UVM police services needs to weigh safety of those in such a large crowd with enforcement of policy on 4/20, she said.

4/20 gathering has deep roots on campus

The 4/20 celebration has changed times and places over the years.

Over these years, there has been an ongoing debate about its political intent, said Pat Brown, former director of student life, who retired last year after 39 years at UVM.

The event didn’t happen every year, and there were some years where the event took place at North Beach or at 4:20 a.m. rather than 4:20 p.m. as it does now, Brown said.

Drugs first began to emerge on campus beginning in the ’60s, according to a February 1969 Cynic article referencing awareness of emerging drug culture.

During the ’80s, the 4/20 event gained more prominence on campus, Brown said. He is not sure exactly when the event started, he said.

Drug use lost its political edge in the ’80s. Students were focusing more on getting a job than on protesting as they had been in the ’60s and ’70s, according to the 1982 article.

Stefan Toljan
Used joints lie in the grass outside Simpson Hall shortly after 4:20 p.m. as students moved inside to avoid being written up by UVM police services.

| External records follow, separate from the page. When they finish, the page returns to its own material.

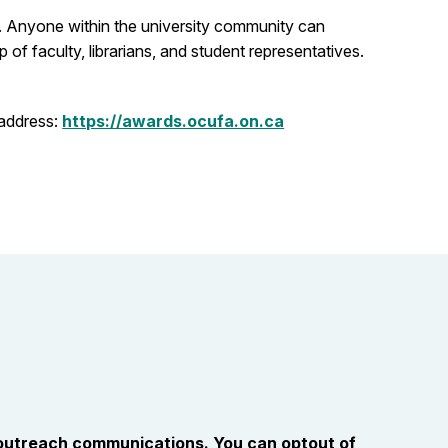
s. Anyone within the university community can
f faculty, librarians, and student representatives.
 address:
https://awards.ocufa.on.ca
 outreach communications. You can optout of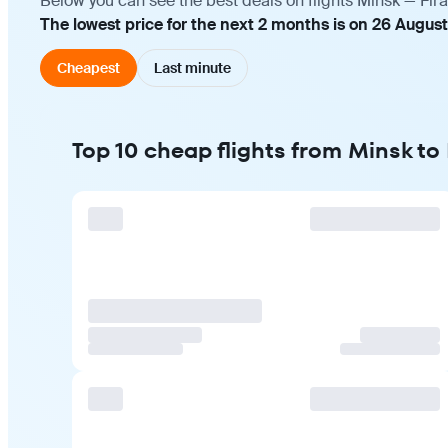
Below you can see the best deals on flights Minsk — Fira
The lowest price for the next 2 months is on 26 August
Cheapest
Last minute
Top 10 cheap flights from Minsk to 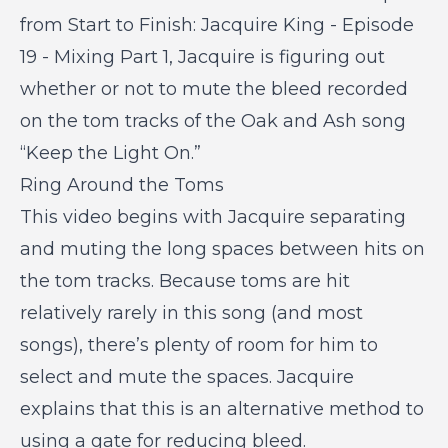
from
Start to Finish: Jacquire King - Episode
19 - Mixing Part 1
, Jacquire is figuring out
whether or not to mute the bleed recorded
on the tom tracks of the Oak and Ash song
“Keep the Light On.”
Ring Around the Toms
This video begins with Jacquire separating
and muting the long spaces between hits on
the tom tracks. Because toms are hit
relatively rarely in this song (and most
songs), there’s plenty of room for him to
select and mute the spaces. Jacquire
explains that this is an alternative method to
using a gate for reducing bleed.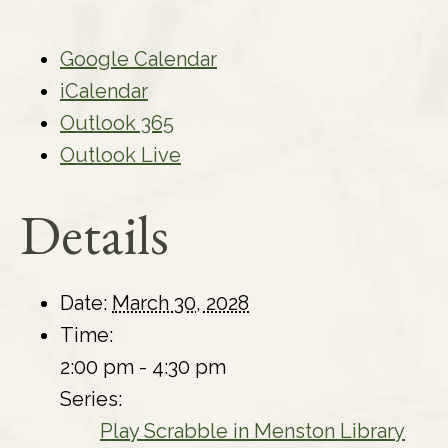
Google Calendar
iCalendar
Outlook 365
Outlook Live
Details
Date:
March 30, 2028
Time:
2:00 pm - 4:30 pm
Series:
Play Scrabble in Menston Library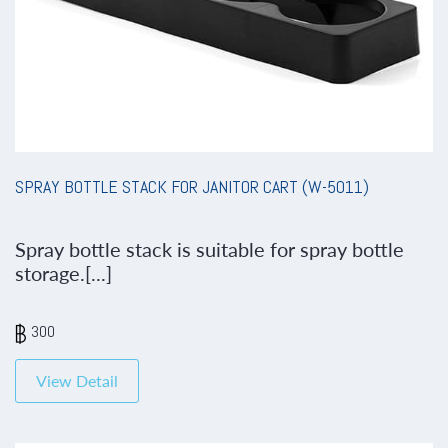
SPRAY BOTTLE STACK FOR JANITOR CART (W-5011)
Spray bottle stack is suitable for spray bottle
storage.[...]
300
View Detail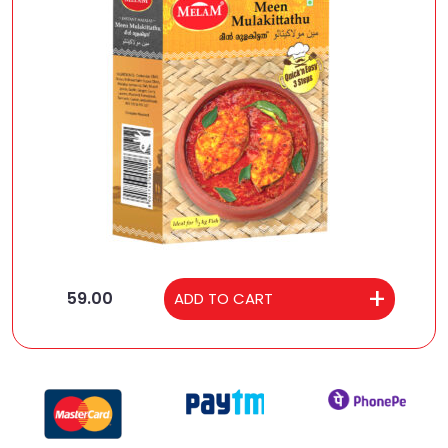
59.00
ADD TO CART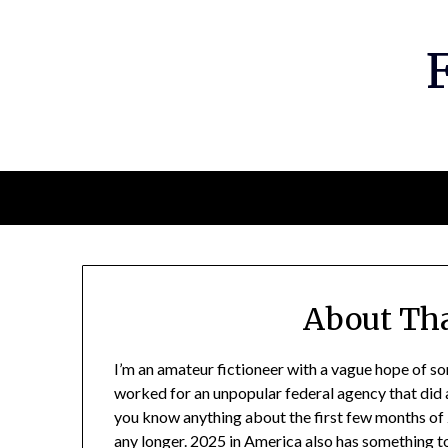
Skip
to
content
About Tha
I’m an amateur fictioneer with a vague hope of so
worked for an unpopular federal agency that did a f
you know anything about the first few months of
any longer. 2025 in America also has something to 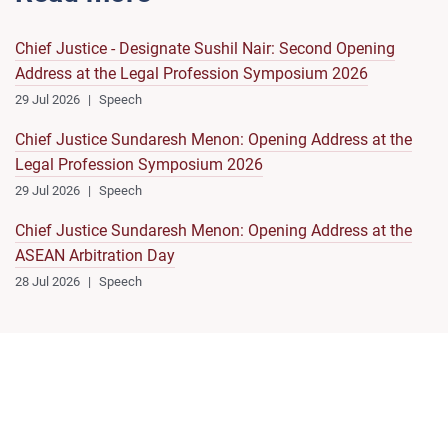
Chief Justice - Designate Sushil Nair: Second Opening
Address at the Legal Profession Symposium 2026
29 Jul 2026
Speech
Chief Justice Sundaresh Menon: Opening Address at the
Legal Profession Symposium 2026
29 Jul 2026
Speech
Chief Justice Sundaresh Menon: Opening Address at the
ASEAN Arbitration Day
28 Jul 2026
Speech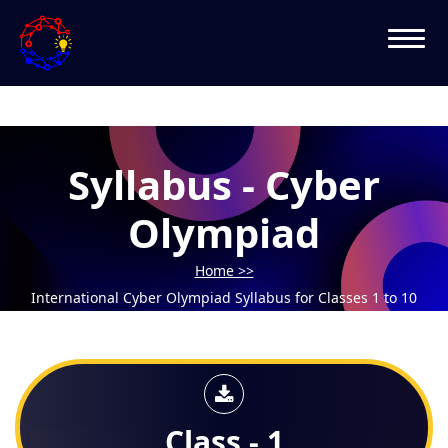
Syllabus - Cyber
Olympiad
Home >>
International Cyber Olympiad Syllabus for Classes 1 to 10
Class - 1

“[Students] would say, ‘oh, it’s a protest,’ and my comment would be, ‘well no, it’s not. It’s a federal law that everyone’s concerned about,’” Brown said. “If you were really protesting, you’d be going down to the federal buildings.”

Students would tell Brown that they weren’t going to federal buildings to smoke because they would get arrested if they did.

He told them that’s what a protest is, he said.

In the early ’90s, the event began to consistently be held on campus and during the afternoon, he said.

“In front of the library back in the early ’90s, I would guess to say half of the crowd was not UVM students,” Brown said.

Since then, the University has worked to keep non-UVM students out of the event, he said.

It was often in front of Howe Library in the ’90s, Brown said. One year SGA and Student Life put on a concert at that location on April 20, which was the rebirth of SpringFest, Brown said.

This is the only time Brown remembers Student Life programming interfering with the event. Student life has historically not paid much attention to it, he said.

Brown can’t pinpoint when the event started to take place on Redstone campus, but he believes it to be within the last 10 years, he said.

Stevens also thinks the event used to be more political since it was intended to get cannabis legalized. In the past 15 years, attendance at the event has dipped, she said.

Since 2016, the Wellness Environment has hosted a 5K at 4:20 p.m. on 4/20. This was created in part to provide an alternative to the 4/20 event, Stevens said.